Soccer Made Interesting (Really!)

We were sitting in a hotel room in Transylvania watching soccer highlights on BBC World News. What can I say? We were still in a haze over the seven hour time difference. Anyway, they came to one game and the presenter said, “Nothing significant happened in the second half.”

Whoa, wait a second? You couldn’t find one play in forty-five minutes of competition that was worth looking at? That’s soccer for you.

Anyway, this commercial from Nike is a triumph because it manages to make football soccer look exciting, even to Americans.

16 thoughts on “Soccer Made Interesting (Really!)

  1. Next time, change the channel. That will make soccer,
    oh..pardon me football, even more interesting.

  2. EVERYTHING is more exciting when it’s got Jan Akkerman’s killer riff and Thijs Van Leer’s yodeling on “Hocus Pocus” by Focus in the middle of it!!

    (0:45 to 2:35, for those who don’t know the song . . . . )

  3. That video is insane.

    Flute, yodeling, whistling… Van Leer is an inspiration to those who feel their musical specialty is too peculiar for a rock band.

  4. Yeah, I just cross-posted to my blog. After your brother ran away with my $10 in 1975 and made funny smells while listening to WLIR, I had to filch a copy of Focus’ “Live at the Rainbow” from the Nassau Community College media center, because it was SO GOOD and SO IMPORTANT that I have it. Never mind that nobody else ever got to have it after that . . . .

  5. Probably not the place to make a plug for my favorite local youth soccer club, and high school and college soccer teams?

  6. JES: Do you still have that?

    BL: Please do, by all means, plug away.

    I may be representative of many Americans in that we love soccer when our kids are playing but completely lose interest when they move from the game. I’d say that goes for a lot of the kids, too. I even coached youth soccer for many seasons — but now I couldn’t care less.

    Maybe a little experiment is in order: perhaps I should start closely following the team I arbitrarily decided would be my club, Arsenal, or maybe pick an American team. A rooting interest may make it more important to me.

  7. HA! Trust me, come fall I’ll make you sick(er) of me. Shameless touting will be ever present. For the spring though, I’ll plug the old town youth club where we coached or parented or (one of us) mocked their martial logo.

  8. It is not that easy to just pick up a team in your adult life and become a passionate fan. Critical thought enters the equation which keeps you from becoming an irrational crazy. You just can’t become the ‘Fireman Ed’ of Arsenal in your fourties. But if you want to choose a team just for pure beauty of the game, Arsenal is a good choice, as is Barcelona. Better yet, the US Mens National Team bandwagon is now accepting jumpers-on between now and June 12th.

  9. re JES: Do you still have that?

    I sold most of my old vinyl for $250 to a collector a couple of years ago, and I’m not sure if “Live at the Rainbow” was in the pile of things he rejected or not . . . it was pretty battered, so I suspect it’s still in a crate in the basement, slowly moldering away . . .

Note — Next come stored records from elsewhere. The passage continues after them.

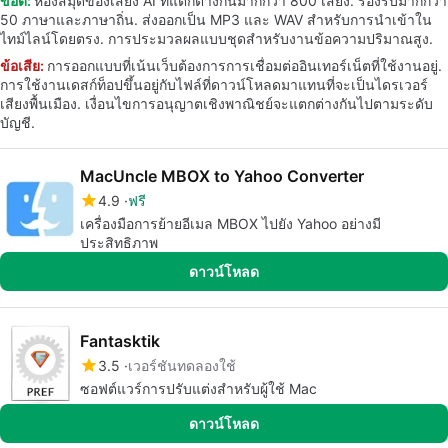
ข้อดี:
ห้องสมุดของเสียง AI ที่แตกต่างกันมากกว่า 800 เสียง. รองรับมากกว่า
50 ภาษาและภาษาถิ่น. ส่งออกเป็น MP3 และ WAV สำหรับการนำเข้าใน
ไทม์ไลน์โดยตรง. การประมวลผลแบบชุดสำหรับงานข้อความปริมาณสูง.
ข้อเสีย:
การออกแบบที่เน้นเว็บต้องการการเชื่อมต่ออินเทอร์เน็ตที่ใช้งานอยู่.
การใช้งานเดสก์ท็อปขึ้นอยู่กับไฟล์ที่ดาวน์โหลดมาแทนที่จะเป็นไดรเวอร์
เสียงพื้นเมือง. เงื่อนไขการอนุญาตเชิงพาณิชย์จะแตกต่างกันไปตามระดับ
บัญชี.
MacUncle MBOX to Yahoo Converter
4.9
ฟรี
เครื่องมือการย้ายอีเมล MBOX ไปยัง Yahoo อย่างมี
ประสิทธิภาพ
ดาวน์โหลด
Fantasktik
3.5
เวอร์ชันทดลองใช้
ซอฟต์แวร์การปรับแต่งสำหรับผู้ใช้ Mac
ดาวน์โหลด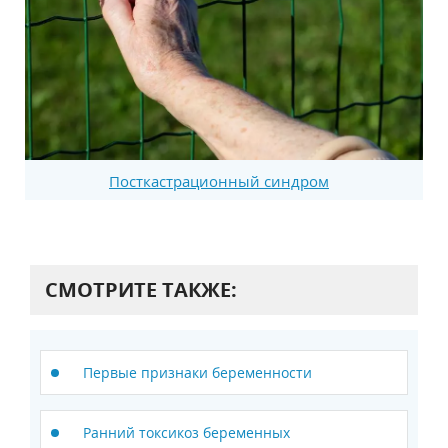
Посткастрационный синдром
СМОТРИТЕ ТАКЖЕ:
Первые признаки беременности
Ранний токсикоз беременных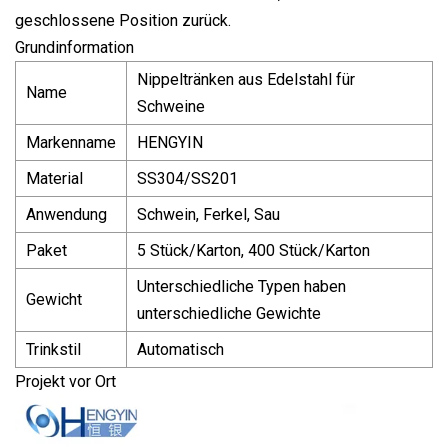
geschlossene Position zurück.
Grundinformation
Nippeltränken aus Edelstahl für
Name
Schweine
Markenname
HENGYIN
Material
SS304/SS201
Anwendung
Schwein, Ferkel, Sau
Paket
5 Stück/Karton, 400 Stück/Karton
Unterschiedliche Typen haben
Gewicht
unterschiedliche Gewichte
Trinkstil
Automatisch
Projekt vor Ort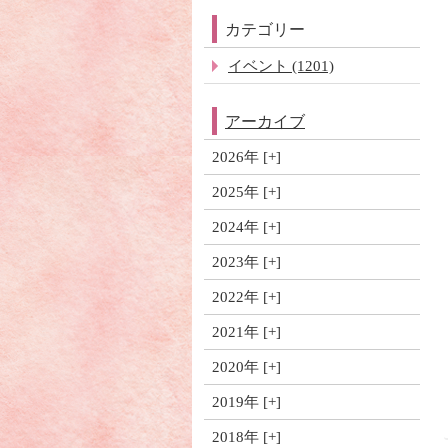
カテゴリー
イベント (1201)
アーカイブ
2026年
2025年
2024年
2023年
2022年
2021年
2020年
2019年
2018年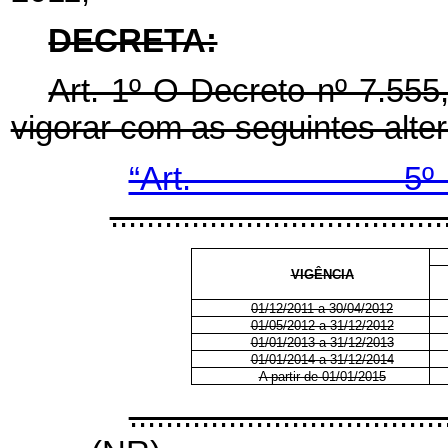
DECRETA:
Art. 1º O Decreto nº 7.555
vigorar com as seguintes alte
“Art.
.....................................
VIGÊNCIA
01/12/2011 a 30/04/2012
01/05/2012 a 31/12/2012
01/01/2013 a 31/12/2013
01/01/2014 a 31/12/2014
A partir de 01/01/2015
...................................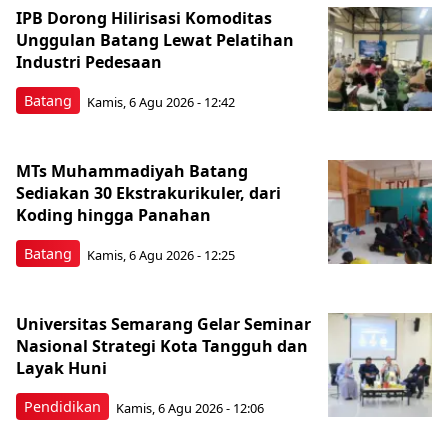
IPB Dorong Hilirisasi Komoditas
Unggulan Batang Lewat Pelatihan
Industri Pedesaan
Batang
Kamis, 6 Agu 2026 - 12:42
MTs Muhammadiyah Batang
Sediakan 30 Ekstrakurikuler, dari
Koding hingga Panahan
Batang
Kamis, 6 Agu 2026 - 12:25
Universitas Semarang Gelar Seminar
Nasional Strategi Kota Tangguh dan
Layak Huni
Pendidikan
Kamis, 6 Agu 2026 - 12:06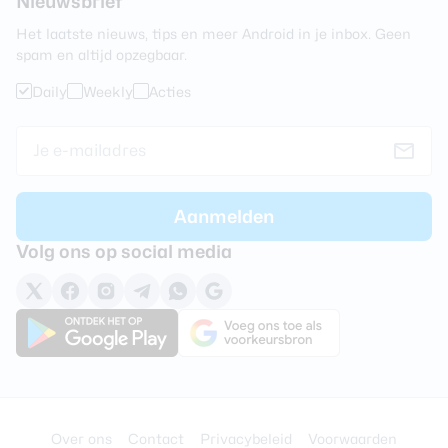
Nieuwsbrief
Het laatste nieuws, tips en meer Android in je inbox. Geen
spam en altijd opzegbaar.
Daily
Weekly
Acties
Volg ons op social media
Over ons
Contact
Privacybeleid
Voorwaarden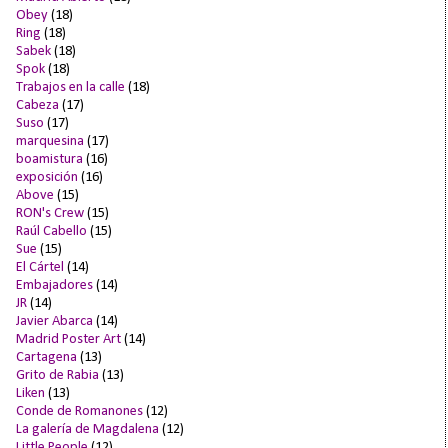
Obey
(18)
Ring
(18)
Sabek
(18)
Spok
(18)
Trabajos en la calle
(18)
Cabeza
(17)
Suso
(17)
marquesina
(17)
boamistura
(16)
exposición
(16)
Above
(15)
RON's Crew
(15)
Raúl Cabello
(15)
Sue
(15)
El Cártel
(14)
Embajadores
(14)
JR
(14)
Javier Abarca
(14)
Madrid Poster Art
(14)
Cartagena
(13)
Grito de Rabia
(13)
Liken
(13)
Conde de Romanones
(12)
La galería de Magdalena
(12)
Little People
(12)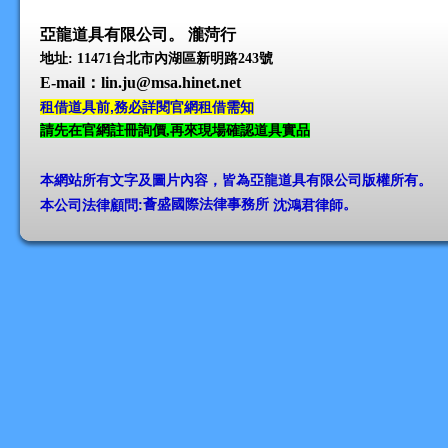
亞龍道具有限公司。 瀧菏行
地址: 11471台北市內湖區新明路243號
E-mail
：lin.ju@msa.hinet.net
租借道具前,務必詳閱官網租借需知
請先在官網註冊詢價,再來現場確認道具實品
本網站所有文字及圖片內容，皆為亞龍道具有限公司版權所有
。
本公司法律顧問:
薈盛國際法律事務所
沈鴻君律師
。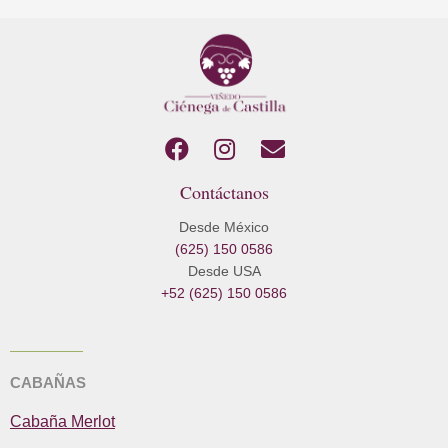
F
I
E
a
n
n
Contáctanos
c
s
v
e
t
e
Desde México
b
a
l
(625) 150 0586
o
g
o
Desde USA
o
r
p
+52 (625) 150 0586
k
a
e
m
CABAÑAS
Cabaña Merlot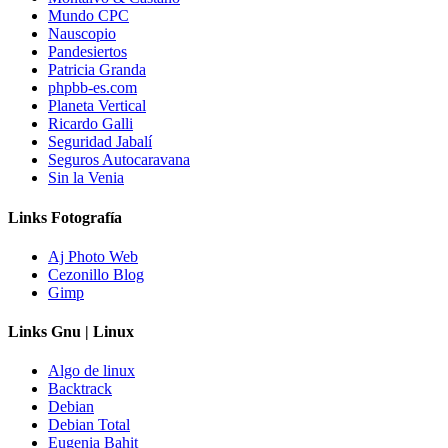
Mundo CPC
Nauscopio
Pandesiertos
Patricia Granda
phpbb-es.com
Planeta Vertical
Ricardo Galli
Seguridad Jabalí
Seguros Autocaravana
Sin la Venia
Links Fotografía
Aj Photo Web
Cezonillo Blog
Gimp
Links Gnu | Linux
Algo de linux
Backtrack
Debian
Debian Total
Eugenia Bahit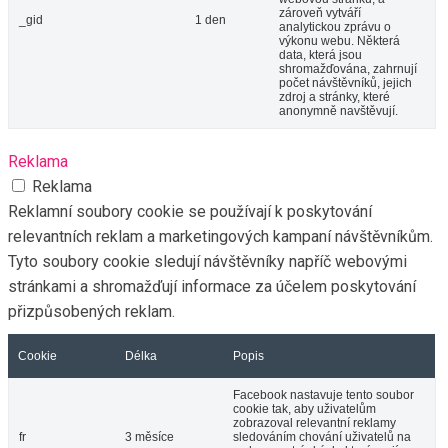
zároveň vytváří
_gid
1 den
analytickou zprávu o
výkonu webu. Některá
data, která jsou
shromažďována, zahrnují
počet návštěvníků, jejich
zdroj a stránky, které
anonymně navštěvují.
Reklama
Reklama
Reklamní soubory cookie se používají k poskytování
relevantních reklam a marketingových kampaní návštěvníkům.
Tyto soubory cookie sledují návštěvníky napříč webovými
stránkami a shromažďují informace za účelem poskytování
přizpůsobených reklam.
Cookie
Délka
Popis
Facebook nastavuje tento soubor
cookie tak, aby uživatelům
zobrazoval relevantní reklamy
fr
3 měsíce
sledováním chování uživatelů na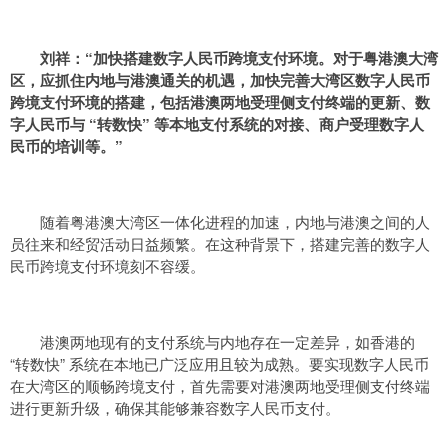
刘祥：“
加快搭建数字人民币跨境支付环境。对于粤港澳大湾
区，应抓住内地与港澳通关的机遇，加快完善大湾区数字人民币
跨境支付环境的搭建，包括港澳两地受理侧支付终端的更新、数
字人民币与 “转数快” 等本地支付系统的对接、商户受理数字人
民币的培训等。
”
随着粤港澳大湾区一体化进程的加速，内地与港澳之间的人
员往来和经贸活动日益频繁。在这种背景下，搭建完善的数字人
民币跨境支付环境刻不容缓。
港澳两地现有的支付系统与内地存在一定差异，如香港的
“转数快” 系统在本地已广泛应用且较为成熟。要实现数字人民币
在大湾区的顺畅跨境支付，首先需要对港澳两地受理侧支付终端
进行更新升级，确保其能够兼容数字人民币支付。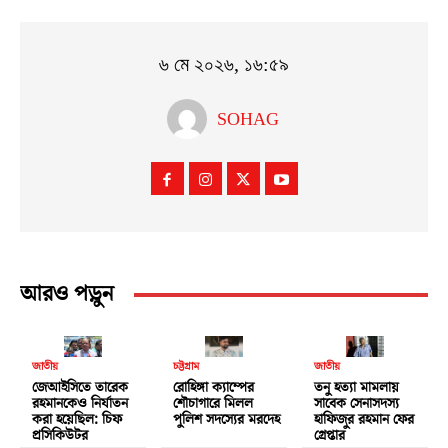
৬ মে ২০২৬, ১৬:৫৯
SOHAG
আরও পড়ুন
জাতীয়
চট্টগ্রাম
জাতীয়
জেআইসিতে তারেক
রোহিঙ্গা ক্যাম্পের
তনু হত্যা মামলায়
রহমানকেও নির্যাতন
শৌচাগারে মিলল
সাবেক সেনাসদস্য
করা হয়েছিল: চিফ
পুলিশ সদস্যের মরদেহ
হাফিজুর রহমান ফের
প্রসিকিউটর
গ্রেপ্তার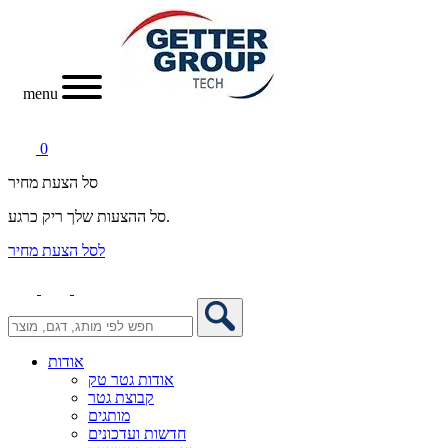
menu
0
סל הצעת מחיר
סל ההצעות שלך ריק כרגע.
לסל הצעת מחיר
אודות
אודות גטר טק
קבוצת גטר
מותגים
חדשות ועדכונים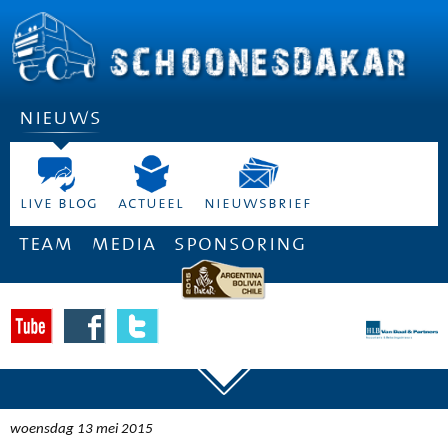
nieuws
live blog
actueel
nieuwsbrief
team
media
sponsoring
woensdag 13 mei 2015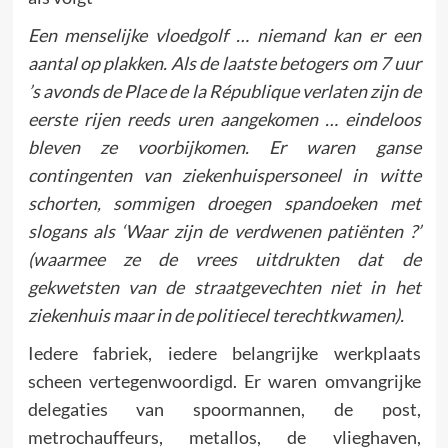
Een menselijke vloedgolf … niemand kan er een
aantal op plakken. Als de laatste betogers om 7 uur
’s avonds de Place de la République verlaten zijn de
eerste rijen reeds uren aangekomen … eindeloos
bleven ze voorbijkomen. Er waren ganse
contingenten van ziekenhuispersoneel in witte
schorten, sommigen droegen spandoeken met
slogans als ‘Waar zijn de verdwenen patiënten ?’
(waarmee ze de vrees uitdrukten dat de
gekwetsten van de straatgevechten niet in het
zieken­huis maar in de politiecel terechtkwamen).
Iedere fabriek, iedere belangrijke werkplaats
scheen vertegen­woordigd. Er waren omvangrijke
delegaties van spoormannen, de post,
metrochauffeurs, metallos, de vlieghaven,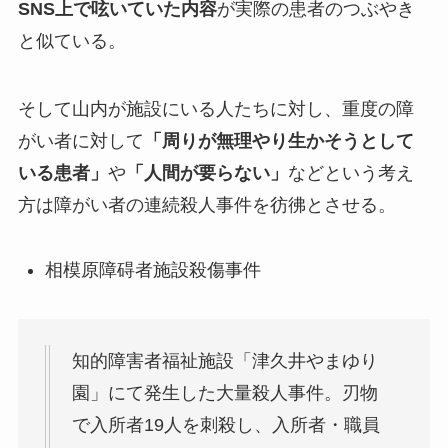
SNS上で呟いていた内容
が実際の患者のつぶやき
と似ている。
そして山内が施設にいる人たちに対し、重度の障
がい者に対して
「周りが無理やり生かそうとして
いる患者」
や
「人間が要らない」
などという考え
方は障がい者の連続殺人事件を彷彿とさせる。
相模原障碍者施設殺傷事件
知的障害者福祉施設「津久井やまゆり
園」にて発生した大量殺人事件。刃物
で入所者19人を刺殺し、入所者・職員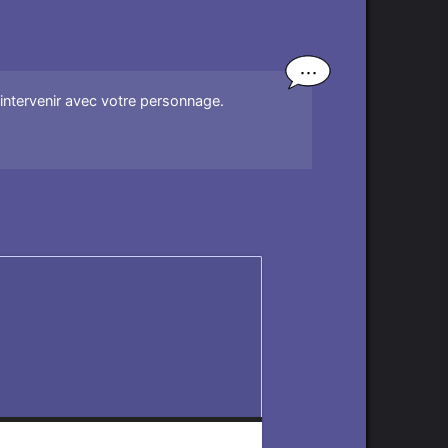
'intervenir avec votre personnage.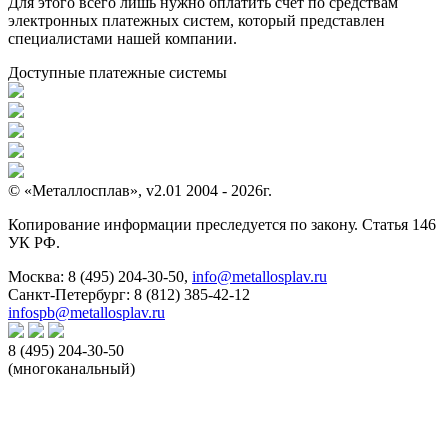
Для этого всего лишь нужно оплатить счет по средствам
электронных платежных систем, который представлен
специалистами нашей компании.
Доступные платежные системы
© «Металлосплав», v2.01 2004 - 2026г.
Копирование информации преследуется по закону. Статья 146
УК РФ.
Москва:
8 (495) 204-30-50
,
info@metallosplav.ru
Санкт-Петербург:
8 (812) 385-42-12
infospb@metallosplav.ru
8 (495) 204-30-50
(многоканальный)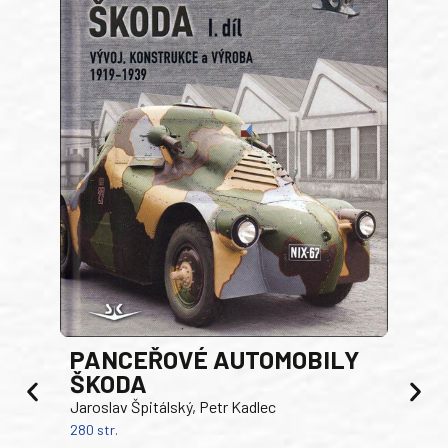
PANCEŘOVÉ AUTOMOBILY
ŠKODA
TA
Jaroslav Špitálský, Petr Kadlec
Ben
280 str.
352 s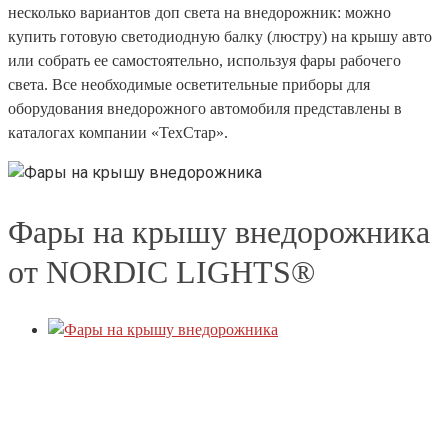
несколько вариантов доп света на внедорожник: можно
купить готовую светодиодную балку (люстру) на крышу авто
или собрать ее самостоятельно, используя фары рабочего
света. Все необходимые осветительные приборы для
оборудования внедорожного автомобиля представлены в
каталогах компании «ТехСтар».
Фары на крышу внедорожника
от NORDIC LIGHTS®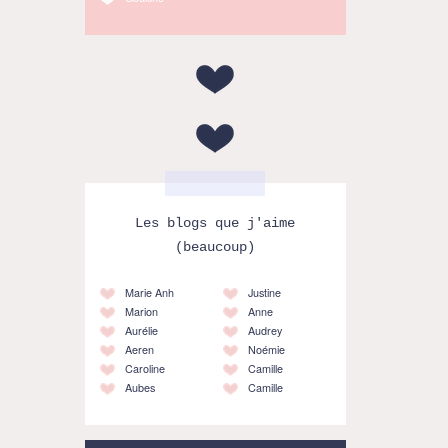
Les blogs que j'aime
(beaucoup)
Marie Anh
Justine
Marion
Anne
Aurélie
Audrey
Aeren
Noémie
Caroline
Camille
Aubes
Camille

    I gave up on professional soccer when the Washington Diplomats folded in 1980. World Cup still gets my attention though, as do the qualifying rounds . . .

  10. Pick up a copy of the book ‘Fever Pitch'(yes, that horrible Jimmy Fallon movie is based on it) by Nick Hornsby and his ‘addiction’ with Arsenal and its relationship with his life.

  11. JRW: Thanks for the suggestion. I think I’ve read everything else Hornby’s written. He’s been pretty lucky with film adaptations; High Fidelity was great, and About a Boy wasn’t bad, either.

    That they took Fever Pitch and made it about baseball is nuts, especially considering the title. Stupid Hollywood…

  12. There was actually a Brit version of Fever Pitch first, with Colin Firth as the Arsenal-loving protagonist. Not bad, and completely understandable adaptation.

    Channel 13 used to show FA soccer way back in the early 70s. The game was a very hip and private vice to be into back then.